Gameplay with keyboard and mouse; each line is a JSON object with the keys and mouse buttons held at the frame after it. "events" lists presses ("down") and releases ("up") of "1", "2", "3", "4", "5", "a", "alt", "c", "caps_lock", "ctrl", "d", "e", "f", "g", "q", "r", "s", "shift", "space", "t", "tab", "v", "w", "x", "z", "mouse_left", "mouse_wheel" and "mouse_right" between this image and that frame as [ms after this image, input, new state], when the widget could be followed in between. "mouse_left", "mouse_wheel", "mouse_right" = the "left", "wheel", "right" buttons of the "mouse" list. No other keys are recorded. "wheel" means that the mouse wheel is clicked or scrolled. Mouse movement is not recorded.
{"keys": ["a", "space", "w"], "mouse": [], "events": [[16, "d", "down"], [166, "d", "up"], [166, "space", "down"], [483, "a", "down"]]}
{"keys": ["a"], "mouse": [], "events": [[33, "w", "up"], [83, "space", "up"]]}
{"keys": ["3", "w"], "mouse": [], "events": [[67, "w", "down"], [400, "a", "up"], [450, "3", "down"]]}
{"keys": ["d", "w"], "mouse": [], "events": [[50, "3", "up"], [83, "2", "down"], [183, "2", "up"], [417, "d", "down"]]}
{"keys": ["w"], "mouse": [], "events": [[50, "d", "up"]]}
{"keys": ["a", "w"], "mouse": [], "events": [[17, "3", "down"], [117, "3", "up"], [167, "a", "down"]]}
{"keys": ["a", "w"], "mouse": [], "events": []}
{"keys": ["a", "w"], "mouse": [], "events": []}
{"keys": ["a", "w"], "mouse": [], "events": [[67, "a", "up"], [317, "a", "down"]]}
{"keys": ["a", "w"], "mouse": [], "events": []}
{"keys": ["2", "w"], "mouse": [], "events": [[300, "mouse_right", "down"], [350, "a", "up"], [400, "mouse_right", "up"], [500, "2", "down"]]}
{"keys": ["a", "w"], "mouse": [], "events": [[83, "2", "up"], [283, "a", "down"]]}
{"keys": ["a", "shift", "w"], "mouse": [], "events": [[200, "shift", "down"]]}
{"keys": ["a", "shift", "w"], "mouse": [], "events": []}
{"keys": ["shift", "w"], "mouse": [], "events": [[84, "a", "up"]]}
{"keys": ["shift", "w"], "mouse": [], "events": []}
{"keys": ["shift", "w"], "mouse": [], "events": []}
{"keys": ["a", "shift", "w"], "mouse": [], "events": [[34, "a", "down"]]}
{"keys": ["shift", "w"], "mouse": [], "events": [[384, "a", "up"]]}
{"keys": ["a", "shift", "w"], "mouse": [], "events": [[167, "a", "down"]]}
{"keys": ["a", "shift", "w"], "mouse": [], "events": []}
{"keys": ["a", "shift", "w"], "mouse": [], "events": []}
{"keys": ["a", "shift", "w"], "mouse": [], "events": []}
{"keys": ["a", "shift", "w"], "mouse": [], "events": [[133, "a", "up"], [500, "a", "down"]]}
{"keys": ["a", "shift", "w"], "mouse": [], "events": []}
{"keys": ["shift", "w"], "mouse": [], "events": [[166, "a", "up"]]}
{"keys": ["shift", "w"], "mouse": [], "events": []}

Brief:
Every line of the records above needs to be given again exactly.

Exercise response:
Gameplay with keyboard and mouse; each line is a JSON object with the keys and mouse buttons held at the frame after it. "events" lists presses ("down") and releases ("up") of "1", "2", "3", "4", "5", "a", "alt", "c", "caps_lock", "ctrl", "d", "e", "f", "g", "q", "r", "s", "shift", "space", "t", "tab", "v", "w", "x", "z", "mouse_left", "mouse_wheel" and "mouse_right" between this image and that frame as [ms after this image, input, new state], when the widget could be followed in between. "mouse_left", "mouse_wheel", "mouse_right" = the "left", "wheel", "right" buttons of the "mouse" list. No other keys are recorded. "wheel" means that the mouse wheel is clicked or scrolled. Mouse movement is not recorded.
{"keys": ["a", "space", "w"], "mouse": [], "events": [[16, "d", "down"], [166, "d", "up"], [166, "space", "down"], [483, "a", "down"]]}
{"keys": ["a"], "mouse": [], "events": [[33, "w", "up"], [83, "space", "up"]]}
{"keys": ["3", "w"], "mouse": [], "events": [[67, "w", "down"], [400, "a", "up"], [450, "3", "down"]]}
{"keys": ["d", "w"], "mouse": [], "events": [[50, "3", "up"], [83, "2", "down"], [183, "2", "up"], [417, "d", "down"]]}
{"keys": ["w"], "mouse": [], "events": [[50, "d", "up"]]}
{"keys": ["a", "w"], "mouse": [], "events": [[17, "3", "down"], [117, "3", "up"], [167, "a", "down"]]}
{"keys": ["a", "w"], "mouse": [], "events": []}
{"keys": ["a", "w"], "mouse": [], "events": []}
{"keys": ["a", "w"], "mouse": [], "events": [[67, "a", "up"], [317, "a", "down"]]}
{"keys": ["a", "w"], "mouse": [], "events": []}
{"keys": ["2", "w"], "mouse": [], "events": [[300, "mouse_right", "down"], [350, "a", "up"], [400, "mouse_right", "up"], [500, "2", "down"]]}
{"keys": ["a", "w"], "mouse": [], "events": [[83, "2", "up"], [283, "a", "down"]]}
{"keys": ["a", "shift", "w"], "mouse": [], "events": [[200, "shift", "down"]]}
{"keys": ["a", "shift", "w"], "mouse": [], "events": []}
{"keys": ["shift", "w"], "mouse": [], "events": [[84, "a", "up"]]}
{"keys": ["shift", "w"], "mouse": [], "events": []}
{"keys": ["shift", "w"], "mouse": [], "events": []}
{"keys": ["a", "shift", "w"], "mouse": [], "events": [[34, "a", "down"]]}
{"keys": ["shift", "w"], "mouse": [], "events": [[384, "a", "up"]]}
{"keys": ["a", "shift", "w"], "mouse": [], "events": [[167, "a", "down"]]}
{"keys": ["a", "shift", "w"], "mouse": [], "events": []}
{"keys": ["a", "shift", "w"], "mouse": [], "events": []}
{"keys": ["a", "shift", "w"], "mouse": [], "events": []}
{"keys": ["a", "shift", "w"], "mouse": [], "events": [[133, "a", "up"], [500, "a", "down"]]}
{"keys": ["a", "shift", "w"], "mouse": [], "events": []}
{"keys": ["shift", "w"], "mouse": [], "events": [[166, "a", "up"]]}
{"keys": ["shift", "w"], "mouse": [], "events": []}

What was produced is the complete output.